Sunday, March 1, 2026

Easier to Say is Easier to Remember

I'd like to help you step away from a tendency that is common among beginning speakers.  This is the tendency to go too far.  When you say too much you make it hard for listeners to rememmber.

I have a lot of chances to visit the classrooms of new college instructors.  They've got large textbooks and short quarters.  They often feel pressured to talk about everything in the textbook during a lecture to make sure they've "covered" everything.  This would be an admirable goal if it weren't based on a fallacy.
  
The underlying assumption of a long lecture is that if the teacher has said a thing the students know it.  I doubt that more than one percent of us could repeat a 20-minute lecture word-for-word 10 minutes after we have heard it.  So we clearly don't fully know what was said, let alone how to understand or apply it.

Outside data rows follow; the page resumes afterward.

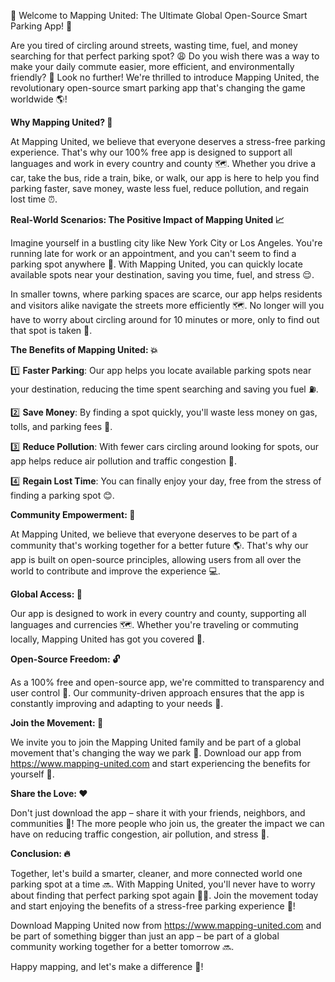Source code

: 🚀 Welcome to Mapping United: The Ultimate Global Open-Source Smart Parking App! 🎉

Are you tired of circling around streets, wasting time, fuel, and money searching for that perfect parking spot? 😩 Do you wish there was a way to make your daily commute easier, more efficient, and environmentally friendly? 💚 Look no further! We're thrilled to introduce Mapping United, the revolutionary open-source smart parking app that's changing the game worldwide 🌎!

**Why Mapping United? 🤔**

At Mapping United, we believe that everyone deserves a stress-free parking experience. That's why our 100% free app is designed to support all languages and work in every country and county 🗺️. Whether you drive a car, take the bus, ride a train, bike, or walk, our app is here to help you find parking faster, save money, waste less fuel, reduce pollution, and regain lost time ⏰.

**Real-World Scenarios: The Positive Impact of Mapping United 📈**

Imagine yourself in a bustling city like New York City or Los Angeles. You're running late for work or an appointment, and you can't seem to find a parking spot anywhere 📍. With Mapping United, you can quickly locate available spots near your destination, saving you time, fuel, and stress 😌.

In smaller towns, where parking spaces are scarce, our app helps residents and visitors alike navigate the streets more efficiently 🗺️. No longer will you have to worry about circling around for 10 minutes or more, only to find out that spot is taken 🚫.

**The Benefits of Mapping United: 💥**

1️⃣ **Faster Parking**: Our app helps you locate available parking spots near your destination, reducing the time spent searching and saving you fuel ⛽️.

2️⃣ **Save Money**: By finding a spot quickly, you'll waste less money on gas, tolls, and parking fees 💸.

3️⃣ **Reduce Pollution**: With fewer cars circling around looking for spots, our app helps reduce air pollution and traffic congestion 🌟.

4️⃣ **Regain Lost Time**: You can finally enjoy your day, free from the stress of finding a parking spot 😊.

**Community Empowerment: 👫**

At Mapping United, we believe that everyone deserves to be part of a community that's working together for a better future 🌎. That's why our app is built on open-source principles, allowing users from all over the world to contribute and improve the experience 💻.

**Global Access: 📱**

Our app is designed to work in every country and county, supporting all languages and currencies 🗺️. Whether you're traveling or commuting locally, Mapping United has got you covered 🛫.

**Open-Source Freedom: 🔓**

As a 100% free and open-source app, we're committed to transparency and user control 💪. Our community-driven approach ensures that the app is constantly improving and adapting to your needs 🔄.

**Join the Movement: 🎉**

We invite you to join the Mapping United family and be part of a global movement that's changing the way we park 🚀. Download our app from https://www.mapping-united.com and start experiencing the benefits for yourself 📲.

**Share the Love: ❤️**

Don't just download the app – share it with your friends, neighbors, and communities 🤩! The more people who join us, the greater the impact we can have on reducing traffic congestion, air pollution, and stress 🌟.

**Conclusion: 🔥**

Together, let's build a smarter, cleaner, and more connected world one parking spot at a time 🔜. With Mapping United, you'll never have to worry about finding that perfect parking spot again 🙅‍♂️. Join the movement today and start enjoying the benefits of a stress-free parking experience 💪!

Download Mapping United now from https://www.mapping-united.com and be part of something bigger than just an app – be part of a global community working together for a better tomorrow 🔜.

Happy mapping, and let's make a difference 🌟!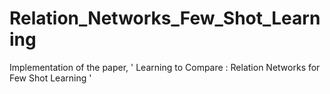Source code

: # Relation_Networks_Few_Shot_Learning
Implementation of the paper, ' Learning to Compare : Relation Networks for Few Shot Learning '
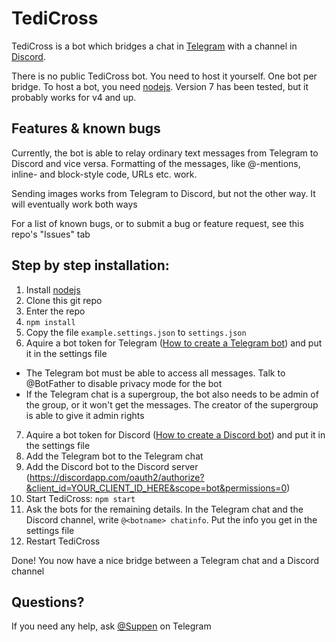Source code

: TediCross
=========
TediCross is a bot which bridges a chat in [Telegram](https://telegram.org) with a channel in [Discord](https://discordapp.com/).

There is no public TediCross bot. You need to host it yourself. One bot per bridge. To host a bot, you need [nodejs](https://nodejs.org). Version 7 has been tested, but it probably works for v4 and up.


Features & known bugs
---------------------

Currently, the bot is able to relay ordinary text messages from Telegram to Discord and vice versa. Formatting of the messages, like @-mentions, inline- and block-style code, URLs etc. work.

Sending images works from Telegram to Discord, but not the other way. It will eventually work both ways

For a list of known bugs, or to submit a bug or feature request, see this repo's "Issues" tab


Step by step installation:
-------------
 1. Install [nodejs](https://nodejs.org)
 2. Clone this git repo
 3. Enter the repo
 4. `npm install`
 5. Copy the file `example.settings.json` to `settings.json`
 6. Aquire a bot token for Telegram ([How to create a Telegram bot](https://core.telegram.org/bots#3-how-do-i-create-a-bot)) and put it in the settings file
   - The Telegram bot must be able to access all messages. Talk to @BotFather to disable privacy mode for the bot
   - If the Telegram chat is a supergroup, the bot also needs to be admin of the group, or it won't get the messages. The creator of the supergroup is able to give it admin rights
 7. Aquire a bot token for Discord ([How to create a Discord bot](https://github.com/reactiflux/discord-irc/wiki/Creating-a-discord-bot-&-getting-a-token)) and put it in the settings file
 8. Add the Telegram bot to the Telegram chat
 9. Add the Discord bot to the Discord server (https://discordapp.com/oauth2/authorize?&client_id=YOUR_CLIENT_ID_HERE&scope=bot&permissions=0)
 10. Start TediCross: `npm start`
 11. Ask the bots for the remaining details. In the Telegram chat and the Discord channel, write `@<botname> chatinfo`. Put the info you get in the settings file
 12. Restart TediCross

Done! You now have a nice bridge between a Telegram chat and a Discord channel


Questions?
----------

If you need any help, ask [@Suppen](https://t.me/Suppen) on Telegram

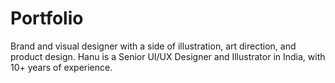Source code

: # Portfolio
Brand and visual designer with a side of illustration, art direction, and product design. Hanu is a Senior UI/UX Designer and Illustrator in India, with 10+ years of experience. 
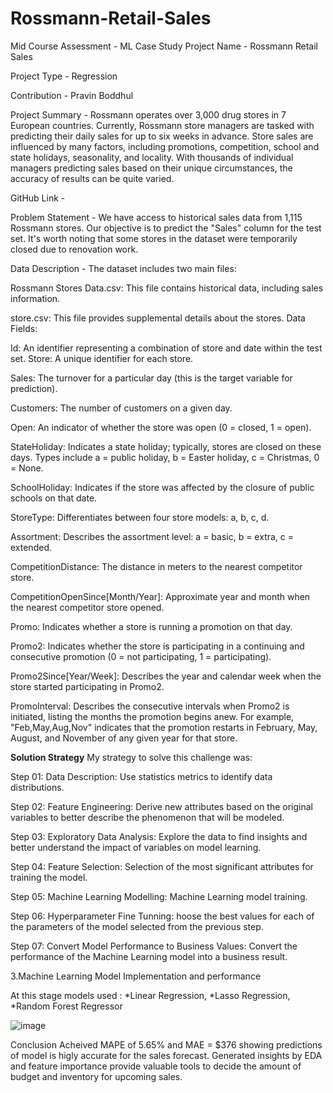 # Rossmann-Retail-Sales
Mid Course Assessment - ML Case Study
Project Name - Rossmann Retail Sales

Project Type - Regression

Contribution - Pravin Boddhul

Project Summary -
Rossmann operates over 3,000 drug stores in 7 European countries. Currently, Rossmann store managers are tasked with predicting their daily sales for up to six weeks in advance. Store sales are influenced by many factors, including promotions, competition, school and state holidays, seasonality, and locality. With thousands of individual managers predicting sales based on their unique circumstances, the accuracy of results can be quite varied.

GitHub Link -

Problem Statement -
We have access to historical sales data from 1,115 Rossmann stores. Our objective is to predict the "Sales" column for the test set. It's worth noting that some stores in the dataset were temporarily closed due to renovation work.

Data Description -
The dataset includes two main files:

Rossmann Stores Data.csv: This file contains historical data, including sales information.

store.csv: This file provides supplemental details about the stores. Data Fields:

Id: An identifier representing a combination of store and date within the test set. Store: A unique identifier for each store.

Sales: The turnover for a particular day (this is the target variable for prediction).

Customers: The number of customers on a given day.

Open: An indicator of whether the store was open (0 = closed, 1 = open).

StateHoliday: Indicates a state holiday; typically, stores are closed on these days. Types include a = public holiday, b = Easter holiday, c = Christmas, 0 = None.

SchoolHoliday: Indicates if the store was affected by the closure of public schools on that date.

StoreType: Differentiates between four store models: a, b, c, d.

Assortment: Describes the assortment level: a = basic, b = extra, c = extended.

CompetitionDistance: The distance in meters to the nearest competitor store.

CompetitionOpenSince[Month/Year]: Approximate year and month when the nearest competitor store opened.

Promo: Indicates whether a store is running a promotion on that day.

Promo2: Indicates whether the store is participating in a continuing and consecutive promotion (0 = not participating, 1 = participating).

Promo2Since[Year/Week]: Describes the year and calendar week when the store started participating in Promo2.

PromoInterval: Describes the consecutive intervals when Promo2 is initiated, listing the months the promotion begins anew. For example, "Feb,May,Aug,Nov" indicates that the promotion restarts in February, May, August, and November of any given year for that store.

**Solution Strategy**
My strategy to solve this challenge was:

Step 01: Data Description: Use statistics metrics to identify data distributions.

Step 02: Feature Engineering: Derive new attributes based on the original variables to better describe the phenomenon that will be modeled.

Step 03: Exploratory Data Analysis: Explore the data to find insights and better understand the impact of variables on model learning.

Step 04: Feature Selection: Selection of the most significant attributes for training the model.

Step 05: Machine Learning Modelling: Machine Learning model training.

Step 06: Hyperparameter Fine Tunning: hoose the best values for each of the parameters of the model selected from the previous step.

Step 07: Convert Model Performance to Business Values: Convert the performance of the Machine Learning model into a business result.

3.Machine Learning Model Implementation and performance

At this stage models used : *Linear Regression, *Lasso Regression, *Random Forest Regressor

![image](https://github.com/user-attachments/assets/a9be9dee-50af-4db3-8744-cb30f23a6e0b)


	  
Conclusion
Acheived MAPE of 5.65% and MAE = $376 showing predictions of model is higly accurate for the sales forecast. Generated insights by EDA and feature importance provide valuable tools to decide the amount of budget and inventory for upcoming sales.
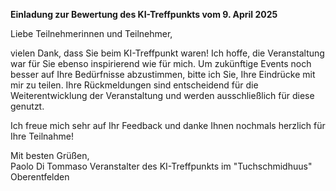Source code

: **Einladung zur Bewertung des KI-Treffpunkts vom 9. April 2025**

Liebe Teilnehmerinnen und Teilnehmer,

vielen Dank, dass Sie beim KI-Treffpunkt waren! Ich hoffe, die Veranstaltung war für Sie ebenso inspirierend wie für mich. Um zukünftige Events noch besser auf Ihre Bedürfnisse abzustimmen, bitte ich Sie, Ihre Eindrücke mit mir zu teilen. Ihre Rückmeldungen sind entscheidend für die Weiterentwicklung der Veranstaltung und werden ausschließlich für diese genutzt.

Ich freue mich sehr auf Ihr Feedback und danke Ihnen nochmals herzlich für Ihre Teilnahme!

Mit besten Grüßen,  
Paolo Di Tommaso 
Veranstalter des KI-Treffpunkts im "Tuchschmidhuus" Oberentfelden
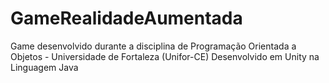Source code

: # GameRealidadeAumentada
Game desenvolvido durante a disciplina de Programação Orientada a Objetos - Universidade de Fortaleza (Unifor-CE) Desenvolvido em Unity na Linguagem Java 
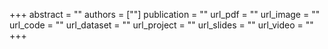+++
abstract = ""
authors = [""]
publication = ""
url_pdf = ""
url_image = ""
url_code = ""
url_dataset = ""
url_project = ""
url_slides = ""
url_video = ""
+++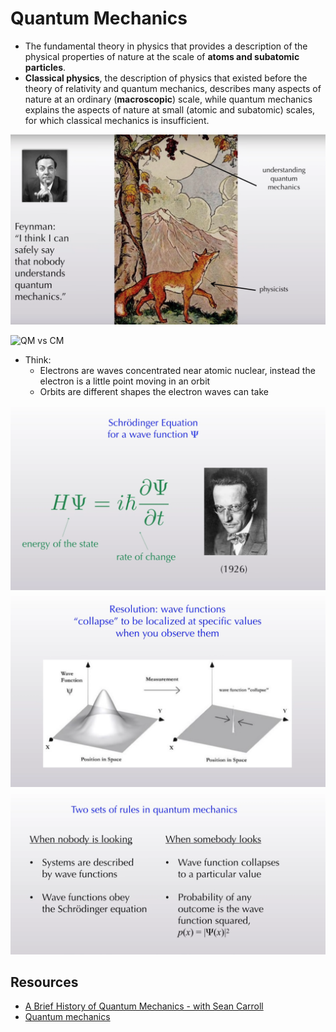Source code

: #  Quantum Mechanics
-  The fundamental theory in physics that provides a description of the physical properties of nature at the scale of **atoms and subatomic particles**.
- **Classical physics**, the description of physics that existed before the theory of relativity and quantum mechanics, describes many aspects of nature at an ordinary (**macroscopic**) scale, while quantum mechanics explains the aspects of nature at small (atomic and subatomic) scales, for which classical mechanics is insufficient.

![QM-1](img/qm-1.png)


![QM vs CM](https://upload.wikimedia.org/wikipedia/commons/5/56/Modernphysicsfields.svg)

- Think:
    - Electrons are waves concentrated near atomic nuclear, instead  the electron is a little point moving in an orbit 
    - Orbits are different shapes the electron waves can take

![QM - SE](img/QM-SEqn-1.png)
![QM - 3](img/QM-3.png)
![QM - 4](img/QM-4.png)



## Resources
- [A Brief History of Quantum Mechanics - with Sean Carroll](https://www.youtube.com/watch?v=5hVmeOCJjOU)
- [Quantum mechanics](https://en.wikipedia.org/wiki/Quantum_mechanics)
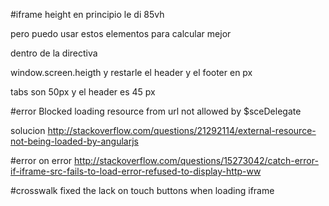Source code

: #iframe height
en principio le di 85vh

pero puedo usar estos elementos para calcular mejor

dentro de la directiva

window.screen.heigth y restarle el header y el footer en px

tabs son 50px y el header es 45 px

#error 
Blocked loading resource from url not allowed by $sceDelegate

solucion
http://stackoverflow.com/questions/21292114/external-resource-not-being-loaded-by-angularjs


#error on error
http://stackoverflow.com/questions/15273042/catch-error-if-iframe-src-fails-to-load-error-refused-to-display-http-ww

#crosswalk fixed the lack on touch buttons when loading iframe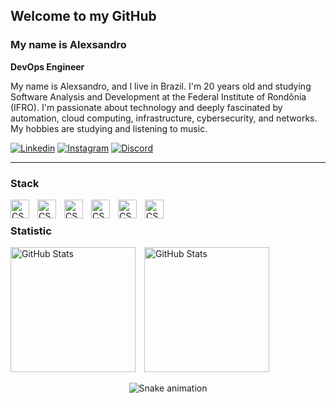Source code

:## Welcome to my GitHub
### My name is Alexsandro
**DevOps Engineer**

  My name is Alexsandro, and I live in Brazil. I'm 20 years old and studying Software Analysis and Development at the Federal Institute of Rondônia (IFRO). I'm passionate about technology and deeply fascinated by automation, cloud computing, infrastructure, cybersecurity, and networks. My hobbies are studying and listening to music.

[![Linkedin](https://img.shields.io/badge/LinkedIn-0077B5?style=for-the-badge&logo=linkedin&logoColor=white)](https://www.linkedin.com/in/alexsandro-ocanha-rodrigues-77149a35b/)
[![Instagram](https://img.shields.io/badge/Instagram-E4405F?style=for-the-badge&logo=instagram&logoColor=white)](https://www.instagram.com/alexsandro.pcap/)
[![Discord](https://img.shields.io/badge/Discord-7289DA?style=for-the-badge&logo=discord&logoColor=white)](https://discord.com/users/alfacee.xps)



---
### Stack
<img 
    align="left"
    alt="CSS"
    title="CSS"
    width="30px"
    style="padding-right: 10px;"
    src="https://cdn.jsdelivr.net/gh/devicons/devicon@latest/icons/amazonwebservices/amazonwebservices-original-wordmark.svg"
/>
<img 
    align="left"
    alt="CSS"
    title="CSS"
    width="30px"
    style="padding-right: 10px;"
    src="https://cdn.jsdelivr.net/gh/devicons/devicon@latest/icons/docker/docker-original.svg"
/>
<img 
    align="left"
    alt="CSS"
    title="CSS"
    width="30px"
    style="padding-right: 10px;"
    src="https://cdn.jsdelivr.net/gh/devicons/devicon@latest/icons/kubernetes/kubernetes-original.svg"
/>
<img 
    align="left"
    alt="CSS"
    title="CSS"
    width="30px"
    style="padding-right: 10px;"
    src="https://cdn.jsdelivr.net/gh/devicons/devicon@latest/icons/terraform/terraform-original.svg"
/>
<img 
    align="left"
    alt="CSS"
    title="CSS"
    width="30px"
    style="padding-right: 10px;"
    src="https://cdn.jsdelivr.net/gh/devicons/devicon@latest/icons/python/python-original.svg"
/>
<img 
    align="left"
    alt="CSS"
    title="CSS"
    width="30px"
    style="padding-right: 10px;"
    src="https://cdn.jsdelivr.net/gh/devicons/devicon@latest/icons/grafana/grafana-plain.svg"
/>
<br> 
          
### Statistic
<img
    aling="left"
    alt="GitHub Stats"
    height="200px"
    style="padding-right: 10px;"
    src="https://github-readme-stats.vercel.app/api?username=alexsandroocanha&show_icons=true&theme=radical"
/>
<img
    aling="left"
    alt="GitHub Stats"
    height="200px"
    style="padding-right: 10px;"
    src="https://github-readme-stats.vercel.app/api/top-langs/?username=alexsandroocanha&size_weight=0.5&count_weight=0.5&theme=radical"
/>


  
<div align=center>
  
 <img src="https://raw.githubusercontent.com/alexsandroocanha/silaspires/output/snake.svg" alt="Snake animation" />
  
</div>
  
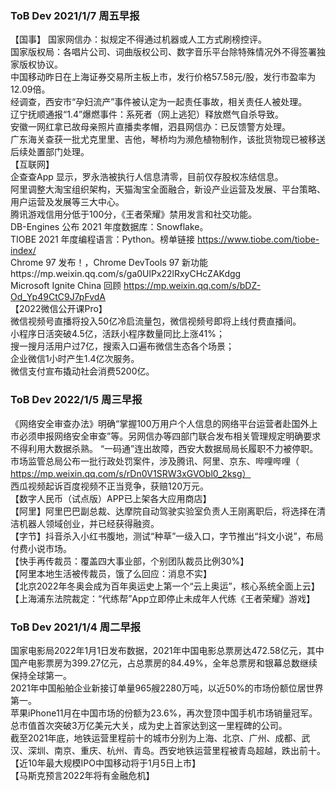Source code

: ### ToB Dev 2021/1/7 周五早报  
【国事】
国家网信办：拟规定不得通过机器或人工方式刷榜控评。  
国家版权局：各唱片公司、词曲版权公司、数字音乐平台除特殊情况外不得签署独家版权协议。  
中国移动昨日在上海证券交易所主板上市，发行价格57.58元/股，发行市盈率为12.09倍。  
经调查，西安市“孕妇流产”事件被认定为一起责任事故，相关责任人被处理。  
辽宁抚顺通报“1.4”爆燃事件：系死者（网上逃犯）释放燃气自杀导致。  
安徽一网红拿已故母亲照片直播卖孝帽，泗县网信办：已反馈警方处理。  
广东海关查获一批尤克里里、吉他，琴桥均为濒危植物制作，该批货物现已被移送后续处置部门处理。  
【互联网】  
企查查App 显示，罗永浩被执行人信息清零，目前仅存股权冻结信息。  
阿里调整大淘宝组织架构，天猫淘宝全面融合，新设产业运营及发展、平台策略、用户运营及发展等三大中心。  
腾讯游戏信用分低于100分，《王者荣耀》禁用发言和社交功能。  
DB-Engines 公布 2021 年度数据库：Snowflake。  
TIOBE 2021 年度编程语言：Python。榜单链接 https://www.tiobe.com/tiobe-index/   
Chrome 97 发布！，Chrome DevTools 97 新功能https://mp.weixin.qq.com/s/ga0UlPx22lRxyCHcZAKdgg  
 Microsoft Ignite China 回顾 https://mp.weixin.qq.com/s/bDZ-Od_Yp49CtC9J7pFvdA  
【2022微信公开课Pro】  
微信视频号直播将投入50亿冷启流量包，微信视频号即将上线付费直播间。  
小程序日活突破4.5亿，活跃小程序数量同比上涨41%；  
搜一搜月活用户过7亿，搜索入口遍布微信生态各个场景；  
企业微信1小时产生1.4亿次服务。   
微信支付宣布撬动社会消费5200亿。  


### ToB Dev 2022/1/5 周三早报   
《网络安全审查办法》明确“掌握100万用户个人信息的网络平台运营者赴国外上市必须申报网络安全审查”等。另网信办等四部门联合发布相关管理规定明确要求不得利用大数据杀熟。
“一码通”连出故障，西安大数据局局长履职不力被停职。  
市场监管总局公布一批行政处罚案件，涉及腾讯、阿里、京东、哔哩哔哩（ https://mp.weixin.qq.com/s/rDn0V1SRW3xGVObl0_2ksg）  
西瓜视频起诉百度视频不正当竞争，获赔120万元。  
【数字人民币（试点版）APP已上架各大应用商店】  
【阿里】阿里巴巴副总裁、达摩院自动驾驶实验室负责人王刚离职后，将选择在清洁机器人领域创业，并已经获得融资。  
【字节】抖音杀入小红书腹地，测试“种草”一级入口，字节推出“抖文小说”，布局付费小说市场。  
【快手再传裁员：覆盖四大事业部，个别团队裁员比例30%】  
【阿里本地生活被传裁员，饿了么回应：消息不实】  
【北京2022年冬奥会成为百年奥运史上第一个“云上奥运”，核心系统全面上云】  
【上海浦东法院裁定：“代练帮”App立即停止未成年人代练《王者荣耀》游戏】  

### ToB Dev 2021/1/4 周二早报    
国家电影局2022年1月1日发布数据，2021年中国电影总票房达472.58亿元，其中国产电影票房为399.27亿元，占总票房的84.49%，全年总票房和银幕总数继续保持全球第一。  
2021年中国船舶企业新接订单量965艘2280万吨，以近50%的市场份额位居世界第一。  
苹果iPhone11月在中国市场的份额为23.6%，再次登顶中国手机市场销量冠军。总市值首次突破3万亿美元大关，成为史上首家达到这一里程碑的公司。  
截至2021年底，地铁运营里程前十的城市分别为上海、北京、广州、成都、武汉、深圳、南京、重庆、杭州、青岛。西安地铁运营里程被青岛超越，跌出前十。  
【近10年最大规模IPO中国移动将于1月5日上市】  
【马斯克预言2022年将有金融危机】  
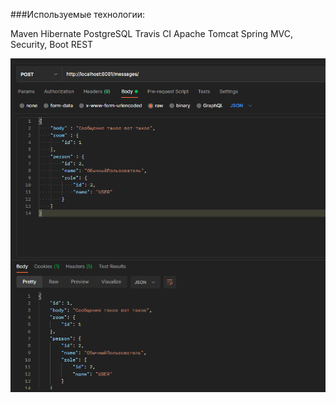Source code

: ###Используемые технологии:

Maven
Hibernate
PostgreSQL
Travis CI
Apache Tomcat
Spring MVC, Security, Boot
REST

![img.png](img.png)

The solution makes life easier for you as the presenter and for the listener.  You take big ideas you want to communicate and explore them, leaving out some details or related ideas that are lower priority.  Spend more of your presentation time building meaning for your listeners.  You do this by helping them to apply the concept they have just learned through questions and examples.

Let's use Maslow's hierarchy as an example.  You could show a Powerpoint slide with all the levels of Maslow's hierarchy and their definitions, reading each to your listeners, then explaining further, helping them catch up on some much-needed sleep.  Or, you could ask, "How many of you ever gave up trying to make dinner because you were so tired, and didn't eat anything until breakfast the next day?  Some needs outweigh others and must be satisfied first.  Abraham Maslow described types of needs and which order they must be satisfied in."   You could then ask them to contribute to a list of needs and rank them.  Once they've got the general idea they will easily understand Maslow's work and can assimilate the details.

To apply my own principle here:  Just remember to give the big ideas in a simple way.  This makes them easy to remember.  Details come in time.